Does the Minister agree that one economic legacy will be the tourism legacy? Does he see that there would be real benefit in allowing tourist information centres to have access to the footage made by the BBC of the torch relay, which will travel the length and breadth of the country, so that they can use it for future advertising? Will he work with me to ensure that the International Olympic Committee allows the BBC to make that footage available?

Yes, of course we will. The Under-Secretary of State, my hon. Friend the Member for Weston-super-Mare (John Penrose), who is responsible for tourism, tells me that both VisitBritain and VisitEngland have access to a large number of images already, which we clearly want to promote on the back of London 2012. We will do all we can.

Nearly 1,500 businesses from across the UK have built the Olympic park and will equip the Olympics. That is a great British achievement. Does the Minister therefore share my concern that those businesses, which have done so well, are too tightly constrained by the marketing rights protocol, which prevents them from publicising the part that they have played? Would not every Member, including my hon. Friend the Member for Bishop Auckland (Helen Goodman), whose constituency hosts one of those businesses and who has talked to me about the issue, want to promote, praise and thank those businesses for their efforts?

Does the Minister agree with me, with the “Building 2012” campaign and now with Sir John Armitt, the chair of the Olympic Delivery Authority, that we should seek from the London Organising Committee of the Olympic Games and Paralympic Games and from the IOC the necessary concessions to ensure a national celebration of our great British businesses that built the Olympic park on budget and on time?

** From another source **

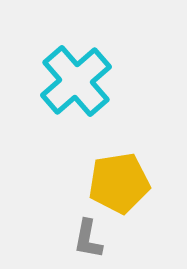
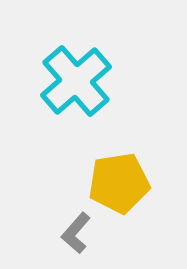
gray L-shape: moved 12 px left, 6 px up; rotated 30 degrees clockwise
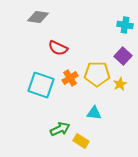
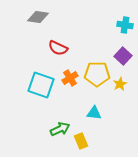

The right hon. Lady makes an extremely good point. She knows, as I do, that those regulations date back to the London Olympic Games and Paralympic Games Act 2006 and were put in place to give us the best possible chance of raising as much sponsorship as possible from the private sector. The result, of course, was that the organising committee was extraordinarily successful in raising £700 million of sponsorship, which brings with it intellectual property issues.

That said, I absolutely recognise the issue that the right hon. Lady has itemised. Because the process has been such a success, we want the country and individual businesses to go out and tell that story. The regulations, of course, apply only until just after the games, and we will do all we can to ensure that they work.